We are currently creating a handler like this:
HttpClientHandler handler = new HttpClientHandler();
var clientCertificates = new X509Certificate2Collection {ClientConfiguration.Certificate};
handler.ClientCertificates.AddRange(clientCertificates);
handler.ServerCertificateCustomValidationCallback = ValidateServerCertificateThrowIfInvalid;and using it in a client:
ServicePointManager.SecurityProtocol = SecurityProtocolType.Tls12;
var client = HttpClientFactory.Create(
handler,
... some handlers excluded ...
);In .NET Framework this will result in a handshake with the client certificate and the whole chain up to and including the root certificate.
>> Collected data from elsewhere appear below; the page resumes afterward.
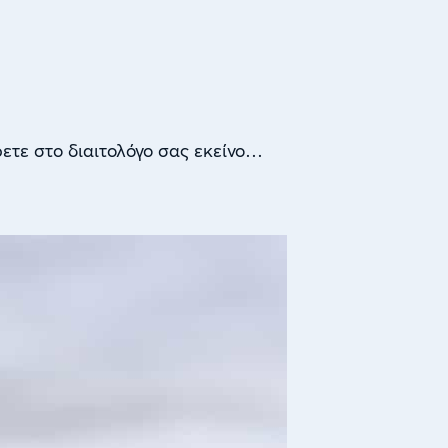
ετε στο διαιτολόγο σας εκείνο…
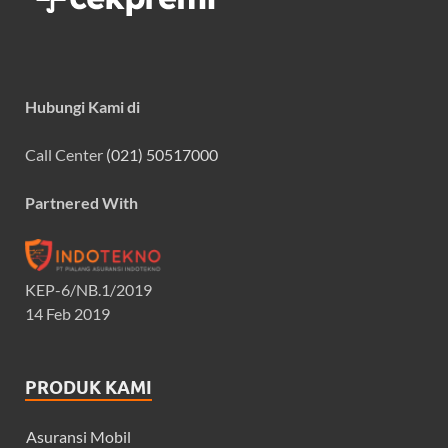
Hubungi Kami di
Call Center
(021) 50517000
Partnered With
KEP-6/NB.1/2019
14 Feb 2019
PRODUK KAMI
Asuransi Mobil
This is not the case in .NET Core, where we only get the certificate itself, causing a server side error:
General SSLEngine problem
sun.security.validator.ValidatorException: PKIX path building failed: sun.security.provider.certpath.SunCertPathBuilderException: unable to find valid certification path to requested target
Manually diffing a OK request against a failing, quickly reveals that the biggest difference is that .NET Core is not including the certificate chain.
How can we include the chain in the request? All help is appreciated.